Horrors of Science
By Cheryl Morgan
Michael Crichton has made a living out of writing books in which science is portrayed as something intrinsically horrible, but in his short fiction Robert Reed manages something much more worthwhile. A lot of Reed’s short stories are quite disturbing, but they almost all have a strong science fiction setting.
I’m reading Reed because Golden Gryphon have produced a very nice collection of his short fiction called The Cuckoo’s Boys. The opening story is a good example of what I mean. "On the Brink of That Bright New World" is told by a man who got away with murder because he committed his crime on a night when the whole world was busy watching TV coverage of the first discovery of alien life. It is followed by "The Children’s Crusade", which is about a cult that encourages kids to volunteer for a mission into space, told from the point of view of a man whose daughter gets caught up in the cult. Then there is "She Sees My Monsters Now", in which a psychopath corrupts a naïve woman as part of an argument with his AI warden about the nature of mental illness.
The title story, "The Cuckoo’s Boys", is also disturbing in its own way. It concerns an eccentric billionaire called Philip Stevens who sponsors the creation of a plague that makes thousands of women pregnant with clones of himself. The story focuses on three of the boys and their tutor as they go through high school. It does an excellent job of envisaging how bad life will be for these kids, both because of the paranoia that will have developed around their origins and the pressure they feel from being just one of many supposedly identical children.
Not all of the stories in the collection are horrific. Two are set in the world of Marrow, and have appropriately Marrow-ish themes. The first, "Night of Time", is about the origins of life in the universe, and features a new character who may get his own Marrow novel soon. The other, "River of the Queen", sees Quee Lee and Perri get involved with a species of aliens who have brought their entire ecosystem on board the giant spaceship.
The oddest story in the collection is "Coelacanths", in which Reed tries to imagine what it would be like to live in a world in which we humans live alongside creatures to whom we are little more than dumb animals. It is an interesting idea, but I suspect that the complex structure will put most readers off.
"One Last Game" is a classic time travel story in which a group of adults challenge their kids to come back in time and visit them when they find themselves in that great science-fictional future we all dream of. Of course the kids do come back, with predictably upsetting results. The central character, a sulky 14-year-old boy, is very nicely drawn. Equally mal-adjusted is the hero of "Abducted Souls", a college boy who uses the fact that he was supposedly abducted by aliens as a child as a means of getting girlfriends. If you assume that he’s making it all up for effect, it isn’t an SF story at all.

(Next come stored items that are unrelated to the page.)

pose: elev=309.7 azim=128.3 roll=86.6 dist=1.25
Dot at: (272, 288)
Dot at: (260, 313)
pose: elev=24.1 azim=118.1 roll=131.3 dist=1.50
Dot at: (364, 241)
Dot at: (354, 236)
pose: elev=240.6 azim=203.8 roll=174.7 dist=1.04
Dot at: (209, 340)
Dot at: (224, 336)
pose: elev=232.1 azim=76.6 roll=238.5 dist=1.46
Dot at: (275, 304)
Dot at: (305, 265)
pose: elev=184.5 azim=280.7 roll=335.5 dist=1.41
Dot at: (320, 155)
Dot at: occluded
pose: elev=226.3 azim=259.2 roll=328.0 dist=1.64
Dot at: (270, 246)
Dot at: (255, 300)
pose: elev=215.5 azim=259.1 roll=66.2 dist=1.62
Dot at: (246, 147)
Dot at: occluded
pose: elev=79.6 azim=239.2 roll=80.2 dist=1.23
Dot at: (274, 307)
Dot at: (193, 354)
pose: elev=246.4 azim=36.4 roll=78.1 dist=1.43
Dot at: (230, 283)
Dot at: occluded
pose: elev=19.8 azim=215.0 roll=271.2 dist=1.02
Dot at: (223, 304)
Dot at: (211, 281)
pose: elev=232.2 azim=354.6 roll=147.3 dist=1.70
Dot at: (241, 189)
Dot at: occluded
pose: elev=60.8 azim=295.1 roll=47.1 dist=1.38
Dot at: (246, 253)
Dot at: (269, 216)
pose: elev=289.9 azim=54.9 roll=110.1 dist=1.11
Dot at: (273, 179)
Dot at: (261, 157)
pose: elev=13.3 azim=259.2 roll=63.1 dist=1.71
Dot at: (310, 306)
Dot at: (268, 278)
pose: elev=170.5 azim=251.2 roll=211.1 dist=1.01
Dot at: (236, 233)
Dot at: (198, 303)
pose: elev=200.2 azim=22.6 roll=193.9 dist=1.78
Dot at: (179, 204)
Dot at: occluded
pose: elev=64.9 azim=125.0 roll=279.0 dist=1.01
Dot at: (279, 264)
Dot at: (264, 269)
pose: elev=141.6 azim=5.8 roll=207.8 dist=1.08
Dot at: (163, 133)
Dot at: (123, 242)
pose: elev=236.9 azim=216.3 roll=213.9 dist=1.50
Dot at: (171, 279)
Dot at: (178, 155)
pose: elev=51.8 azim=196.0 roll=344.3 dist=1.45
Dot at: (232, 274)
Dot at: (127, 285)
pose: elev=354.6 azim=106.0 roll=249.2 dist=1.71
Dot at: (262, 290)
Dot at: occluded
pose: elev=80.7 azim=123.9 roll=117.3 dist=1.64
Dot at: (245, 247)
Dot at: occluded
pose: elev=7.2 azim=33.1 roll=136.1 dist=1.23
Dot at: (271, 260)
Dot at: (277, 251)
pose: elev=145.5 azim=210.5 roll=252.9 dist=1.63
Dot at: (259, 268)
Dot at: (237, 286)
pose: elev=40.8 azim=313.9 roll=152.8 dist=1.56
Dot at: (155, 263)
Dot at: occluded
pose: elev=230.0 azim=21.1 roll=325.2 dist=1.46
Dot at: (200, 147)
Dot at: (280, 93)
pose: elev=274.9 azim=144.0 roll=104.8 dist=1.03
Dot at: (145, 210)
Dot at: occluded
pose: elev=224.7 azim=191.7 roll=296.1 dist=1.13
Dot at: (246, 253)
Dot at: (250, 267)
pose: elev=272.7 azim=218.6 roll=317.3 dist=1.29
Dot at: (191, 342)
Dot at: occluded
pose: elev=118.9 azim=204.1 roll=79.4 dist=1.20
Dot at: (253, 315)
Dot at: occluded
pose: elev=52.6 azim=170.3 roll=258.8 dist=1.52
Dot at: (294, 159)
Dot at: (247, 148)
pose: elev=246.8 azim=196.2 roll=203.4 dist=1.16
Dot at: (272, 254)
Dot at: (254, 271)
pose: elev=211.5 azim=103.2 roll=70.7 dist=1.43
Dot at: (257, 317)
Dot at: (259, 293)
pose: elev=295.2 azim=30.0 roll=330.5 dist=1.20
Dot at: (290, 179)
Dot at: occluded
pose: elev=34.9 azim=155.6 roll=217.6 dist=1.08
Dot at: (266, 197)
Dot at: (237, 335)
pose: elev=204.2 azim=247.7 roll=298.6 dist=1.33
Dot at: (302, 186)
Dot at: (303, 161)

Finally there are three stories with political themes. "Savior" is about how decisions made in the heat of battle can come back to haunt soldiers who were only trying to save the world as best they knew how. "Winemaster" is about how a terrified American government tries to wipe out those of its citizens who have chosen to upload their minds. And "First Tuesday" features a world in which the US president sends a virtual avatar to visit every household in the country once a month to get a sense of the mood of the people.
That’s it. Twelve stories, all of them worth reading, though "Coelacanths" was hard going. All of which goes to confirm that Robert Reed is a fine writer whose work I shall continue to seek out in future.